═══ DATA FOR THIS TASK

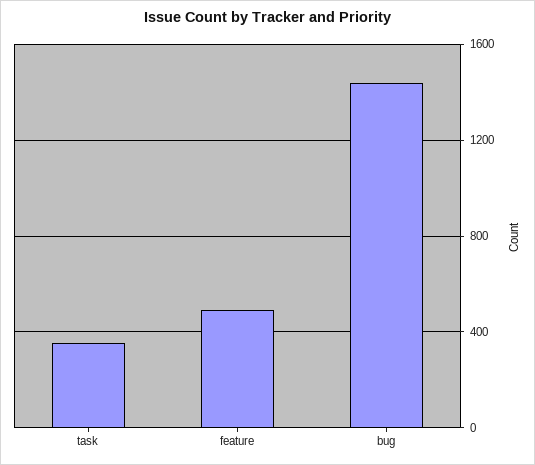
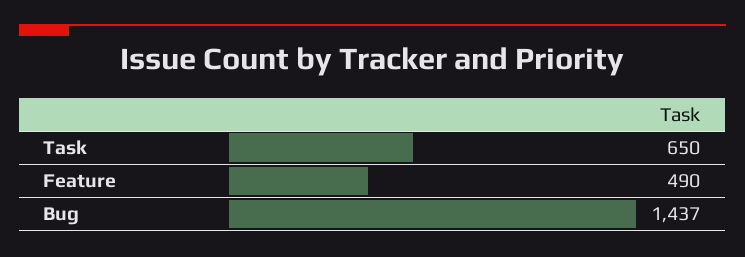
task: 350 -> 650

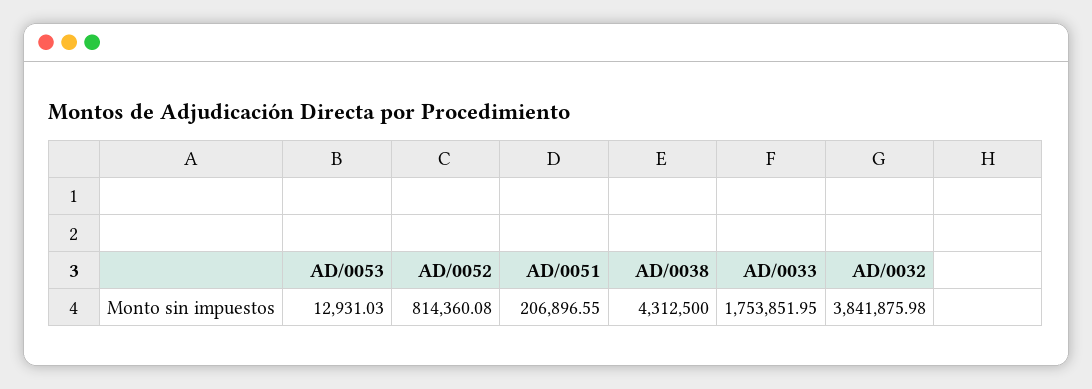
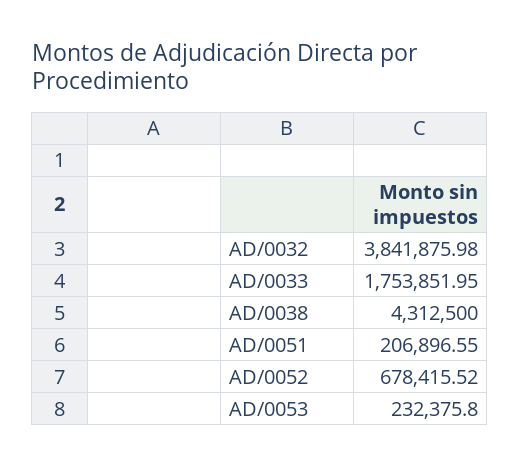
AD/0053: 12931.03 -> 232375.8
AD/0052: 814360.08 -> 678415.52

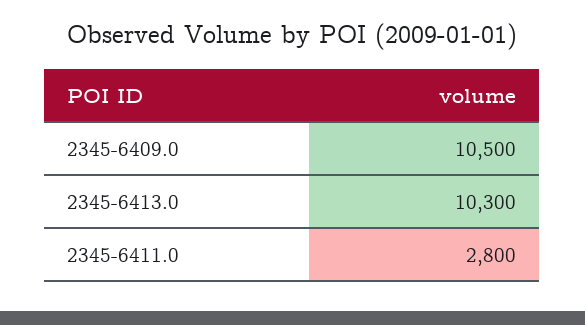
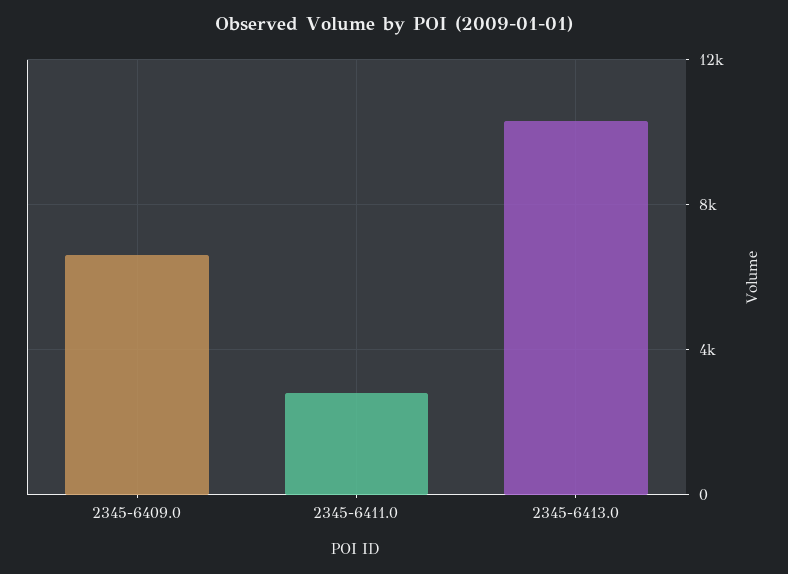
2345-6409.0: 10500 -> 6500

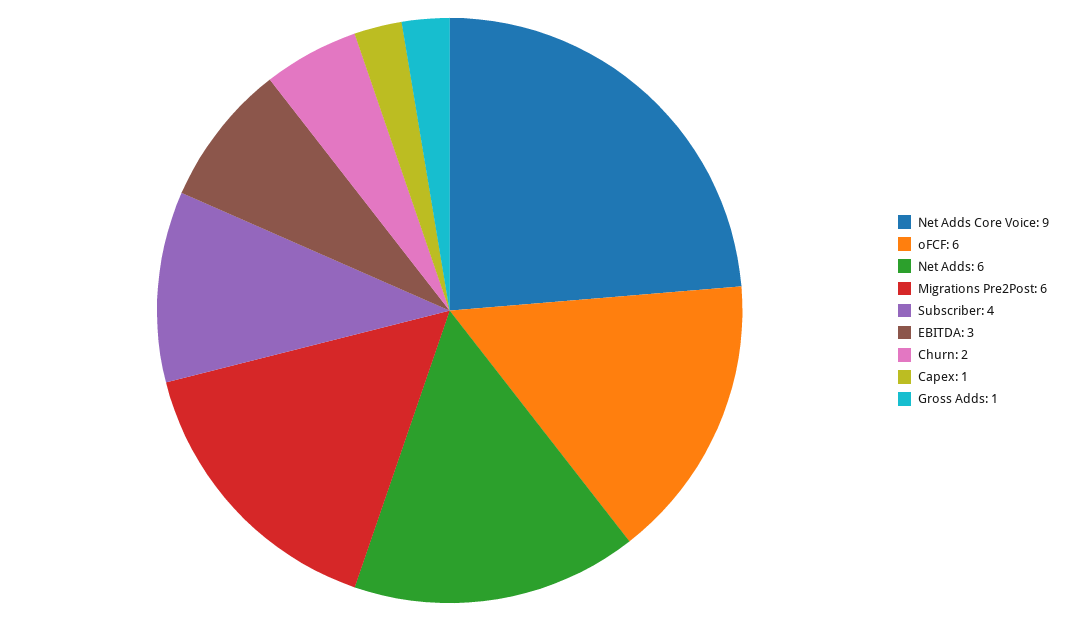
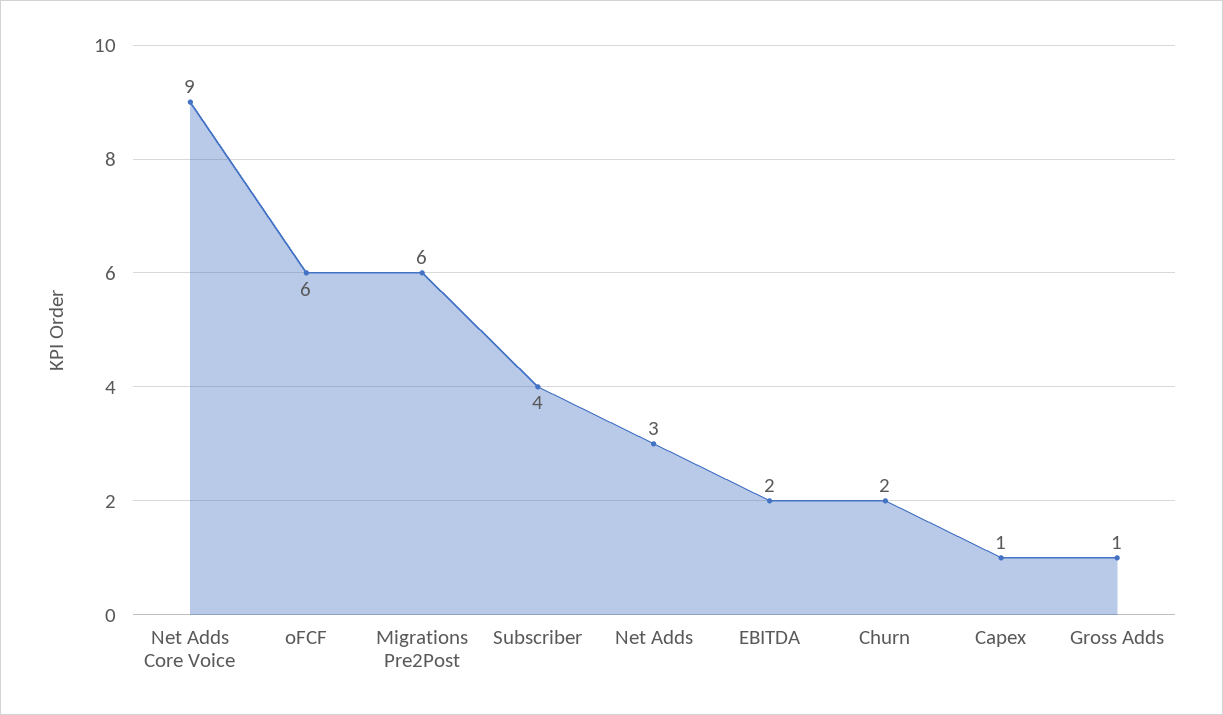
Net Adds: 6 -> 3
EBITDA: 3 -> 2

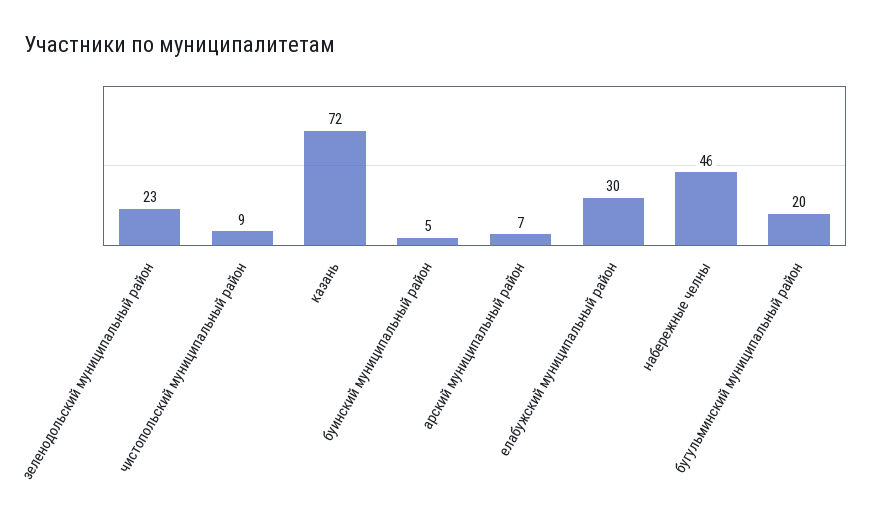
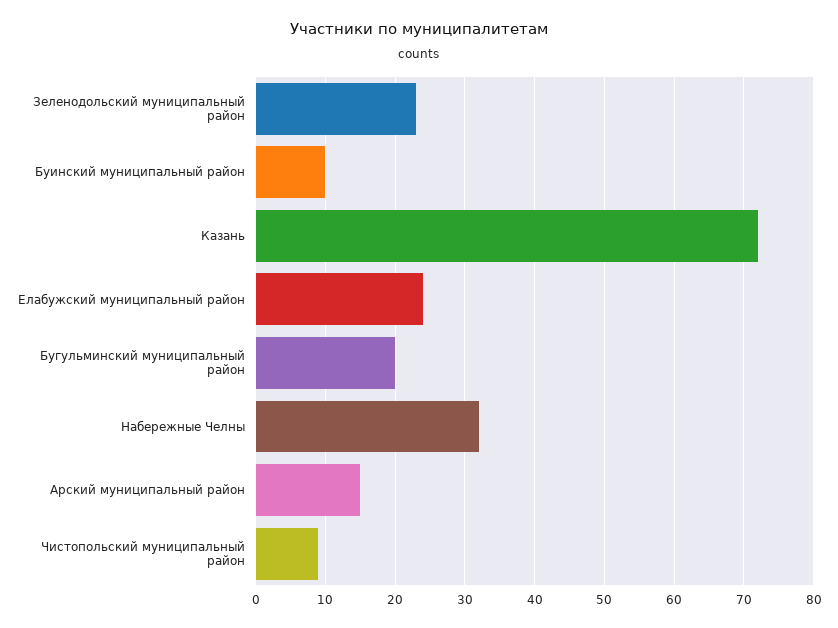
буинский муниципальный район: 5 -> 10
арский муниципальный район: 7 -> 15
елабужский муниципальный район: 30 -> 24
набережные челны: 46 -> 32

══════

[INSTRUCTION]: Copy out all lines from the material above that contain the string "район".

[TASK OUTPUT]:
буинский муниципальный район: 5 -> 10
арский муниципальный район: 7 -> 15
елабужский муниципальный район: 30 -> 24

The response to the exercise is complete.